Não quero com isso tudo parecer fria, ou fazer parecer o amor uma coisa fria. Como se fosse tudo muito certo, muito metódico, excessivamente prático. Essa não é mesmo minha intenção. É só que sou muito mais facilmente seduzida pela imagem de um casal velhinho conversando na varanda do que pela imagem de um casal jovem se amando ardentemente. É só que eu sou muito mais carinho extremo do que desejo. Sou muito mais apertão na bochecha do que tapa na bunda. O desejo, o amor ardente e os tapas na bunda também são necessários, mas não devem estar no comando.
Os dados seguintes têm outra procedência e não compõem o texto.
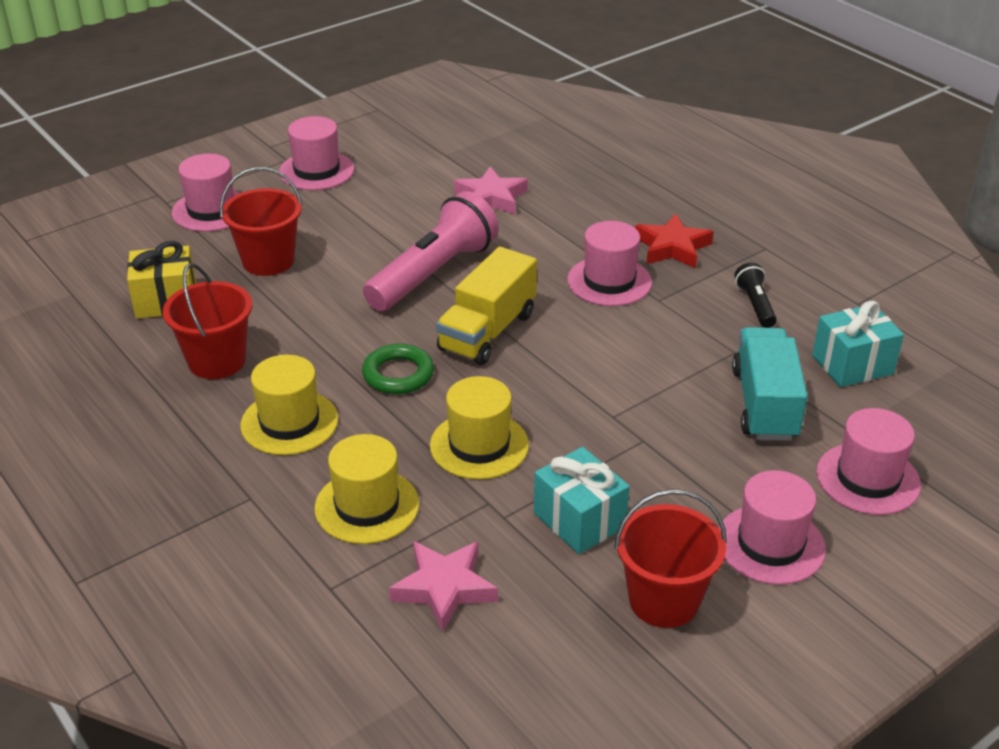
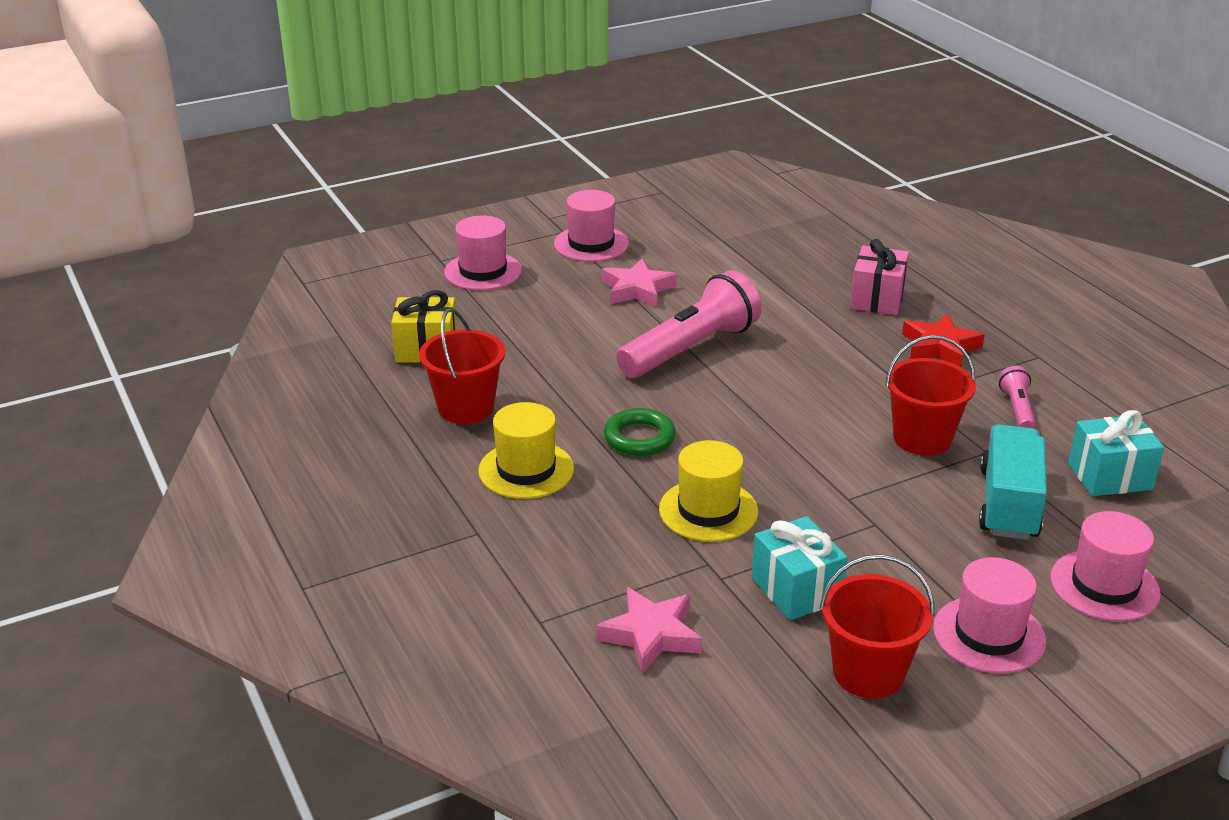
camera: 10 degrees right, 5 degrees down
red bucket [220,167,303,276] -> red bucket moved to [885,335,976,456]
yellow hat [315,434,419,544] -> none
yellow truck [436,247,537,365] -> none
pink star [454,167,528,215] -> pink star moved to [602,258,677,307]
pink hat [567,221,652,306] -> none
black flashlight [734,262,777,328] -> pink flashlight [999,366,1036,428]
none -> pink gift [850,239,909,315]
Eles não devem fazer mais falta do que sonhos de varanda e cheirinho de biscoito pela casa. São pra mim partes muito, muito menos importantes do processo. São os lubrificantes do motor, mas sem combustível o carro não sai do lugar. ;)
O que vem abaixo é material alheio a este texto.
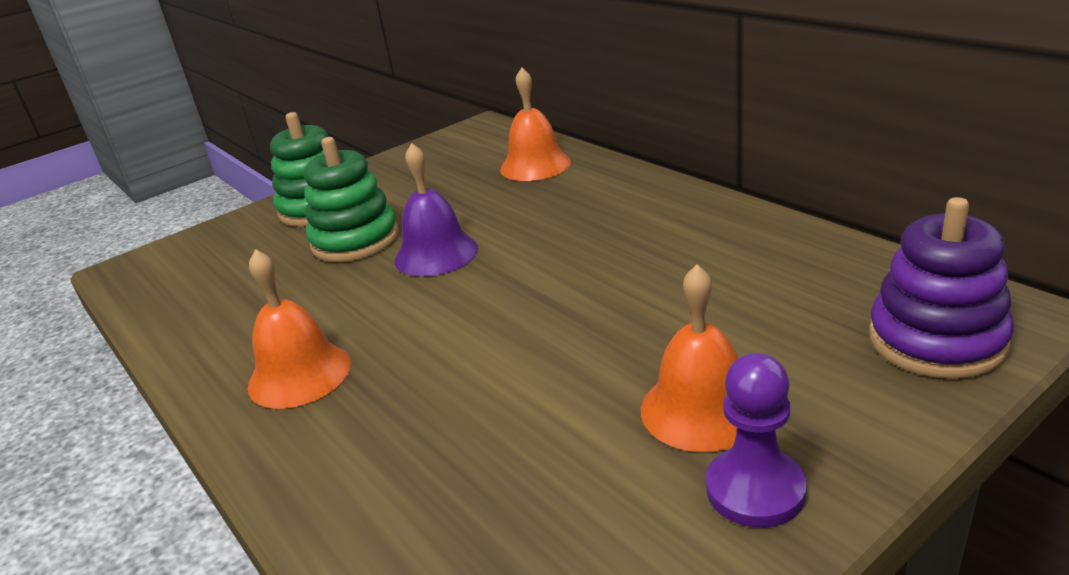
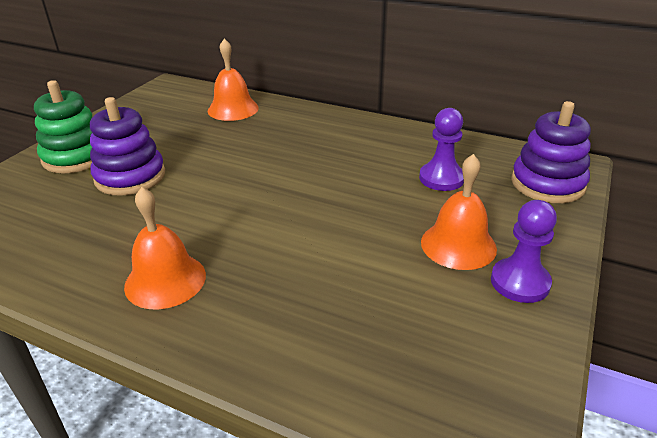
camera: 30 degrees left, 5 degrees up
green stacking toy [304,137,399,262] -> purple stacking toy [90,97,165,196]
purple bell [394,143,478,277] -> none
none -> purple pawn [419,108,464,191]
"I could be handy, mending a fuse
When your lights have gone.
You can knit a sweater by the fireside
Sunday morning go for a ride,
Doing the garden, digging the weeds,
Who could ask for more?
Will you still need me, will you still feed me
When I'm sixty-four."

Beatles - When I'm sixty four

Um comentário:

Luke disse...

Perfeito! Totalmente perfeito! A paixão é algo que vale a pena ser vivido mas não vale a pena ser repetido. A paixão não é regra, ela é exceção e não deve ser fator primário na vida de ninguém, nunca. A paixão deve ser dirigida para outros lados com o tempo, como a arte ou o esporte e etc., e mesmo assim com moderação. Eu enxergo a paixão como um animal selvagem que você cria em casa, um leão por exemplo, que você pode até deixar solto uma vez para ver como ele se comporta, mas depois da primeira mordida ele deve voltar para jaula e permanecer lá. Depois disso, se quiser soltá-lo de novo você pode até fazer, mas antes deve alimentá-lo bem e usar uma coleira ou mesmo um calmante.
É muito fácil morrer de tesão quando se está no começo, agora como manter todo o fogo por 20 anos? Até um carro que você compra zero, novinho em folha, e que te deixa todo eufórico, depois de um tempo você só pensa em trocá-lo por outro carro novo. Então acho sim, sem nenhuma vergonha, que o amor é uma escolha. Claro, não é destituído de sentimento, mas ainda assim uma escolha. Uma escolha a longo prazo, eu diria. Sendo assim a sua analogia com o prédio foi perfeita, pois é isso mesmo que é o amor: algo que se constrói, e isso na verdade é perfeito, pois você pode escolher a estrutura e os detalhes do prédio, se você simplesmente compra um apartamento pronto, depois de algum tempo até a menor goteira te irrita profundamente, você não cria um sentimento de "isso é meu".